In last week's article I featured several excellent drawings by Margaret Braun from Fredonia that she drew of various local birds of our county. The birds were not only drawn accurately to the actual bird, but what made the image so amazing is that each drawing was painted on a curved Christmas decoration ornament. This week's article will be the second featuring this amazing artwork.
As I did last week, I selected five species that were contributed by Margaret. The birds to be highlighted in this week's column are: The Diminutive Golden-crowned Kinglet, the well-known Canada Goose, American Robin, the Blue Jay and the rarely observed Snowy Owl.
Starting with the Golden-crowned Kinglet, one of the smaller birds we observe in our area, it is one of two species of kinglets found in our county, the other being the Ruby-crowned Kinglet. The Golden-crowned Kinglet is a common breeder in higher elevations of our state in both the Adirondacks and the Catskills. Having lived in the Catskills years ago while teaching science at the Oneonta Junior High School in that area, I can verify the lush environment that exists for numerous animal and plant species in that region. One of the interesting historical statements regarding this little bird was made by the late Frank Chapman when he stated that despite severe winter conditions, birds such as this little individual proves that, given an abundance of food, temperature becomes a secondary factor in a birds existence.
Moving on to the almost everybody knows this bird, the Canada Goose, historically there has probably not been any species of bird other than this one that has attracted as much interest for so many reasons such as excitement, food, and general appearance as the Canada Goose. Studied historically for its migratory patterns, the Canada Goose is without a doubt considered by many as one of the species of birds determined to be one of the best-known members of this group of animals.
The next bird in this group, also, probably known by every adult and child around, the American Robin. The Robin has long been considered the harbinger of spring, a statement often challenged by many sources who may consider other species as more worthy of this title. However, I will save that controversy for another time. At the time of Chapman's book (circa- 1895), he considered this bird a migratory species. Today we now know that the American Robin is viewed as an all year bird in our area. As a member of the thrush family, it is considered one of the more adaptable bird species in our part of the country.

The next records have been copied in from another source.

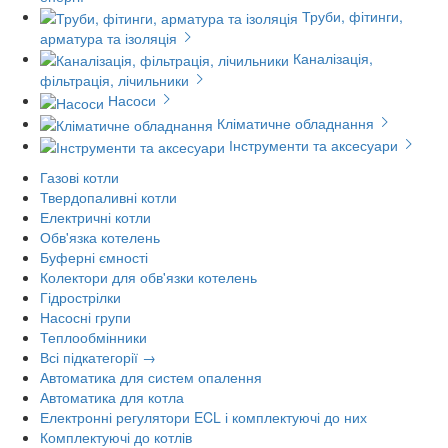
Труби, фітинги,
арматура та ізоляція
Каналізація,
фільтрація, лічильники
Насоси
Кліматичне обладнання
Інструменти та аксесуари
Газові котли
Твердопаливні котли
Електричні котли
Обв'язка котелень
Буферні ємності
Колектори для обв'язки котелень
Гідрострілки
Насосні групи
Теплообмінники
Всі підкатегорії →
Автоматика для систем опалення
Автоматика для котла
Електронні регулятори ECL і комплектуючі до них
Комплектуючі до котлів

The next bird to be discussed, the Blue Jay, a raucous all year bird wherever it is found, is one of more common birds of our region. A member of the crow family which includes Jays and Magpies, this bird has been considered a nuisance to the many hunters and woodland visitors as it announces their presence, much to the dismay of the visitors as they would prefer silence in their pursuit of other animals.
Finally, the Snowy Owl, which is a large majestic visitor from the north that makes frequent irruptions to our area, having been recorded from the first week of November to the last week of March. A few years ago I heard a sound on the roof of the family room and as I opened the door, I was surprised to see a male Snowy peering over the ledge at me. During that same period, several other folks in the Dunkirk-Fredonia area had similar experiences.